Proverbs Chapter 1
1 The proverbs of Solomon, the son of David, king of Israel:
2 to know wisdom and instruction; to discern the words of understanding;
3 to receive instruction in wise dealing, in righteousness, justice, and equity;
4 to give prudence to the simple, knowledge and discretion to the young man:
5 that the wise man may hear, and increase in learning; that the man of understanding may attain to sound counsel:
6 to understand a proverb, and parables, the words and riddles of the wise.

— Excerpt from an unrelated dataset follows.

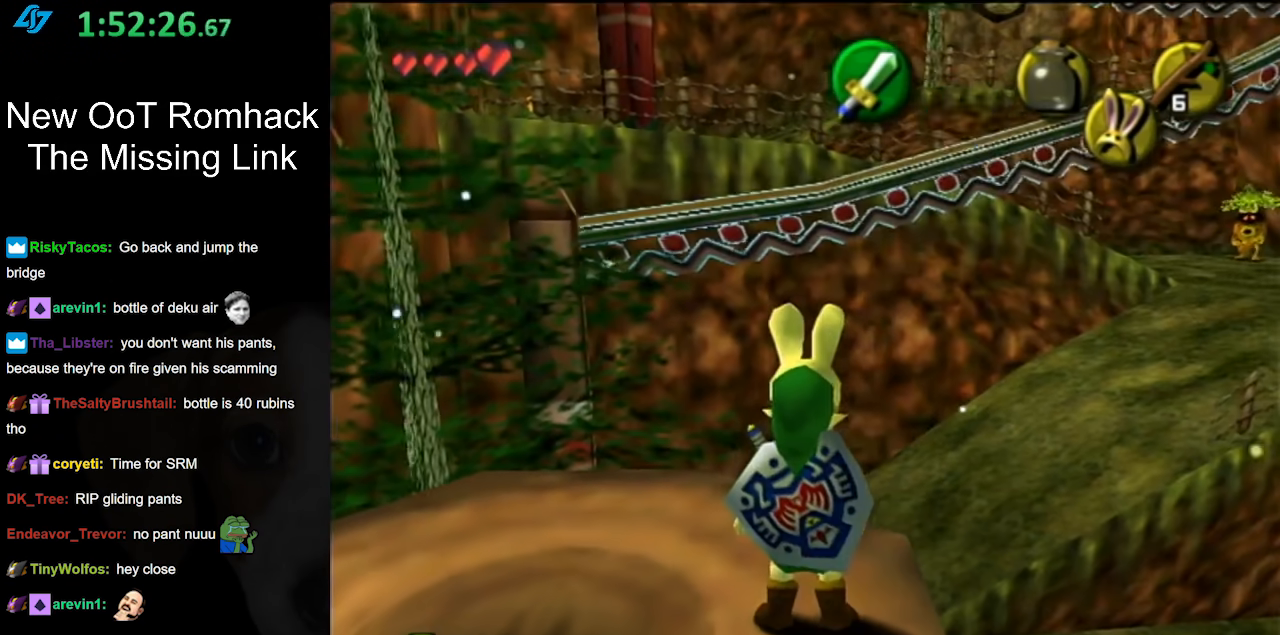
{"buttons": ["A"], "left_stick": "up-right", "right_stick": "center", "events": [[50, "left_stick", "up-right"], [133, "A", "down"]]}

7 The fear of the LORD is the beginning of knowledge; but the foolish despise wisdom and instruction.
8 My son, listen to your father's instruction, and don't forsake your mother's teaching:
9 for they will be a garland to grace your head, and chains around your neck.
10 My son, if sinners entice you, don't consent.
11 If they say, "Come with us. Let's lay in wait for blood. Let's lurk secretly for the innocent without cause.
12 Let's swallow them up alive like Sheol, and whole, like those who go down into the pit.
13 We'll find all valuable wealth. We'll fill our houses with plunder.
14 You shall cast your lot amongst us. We'll all have one purse."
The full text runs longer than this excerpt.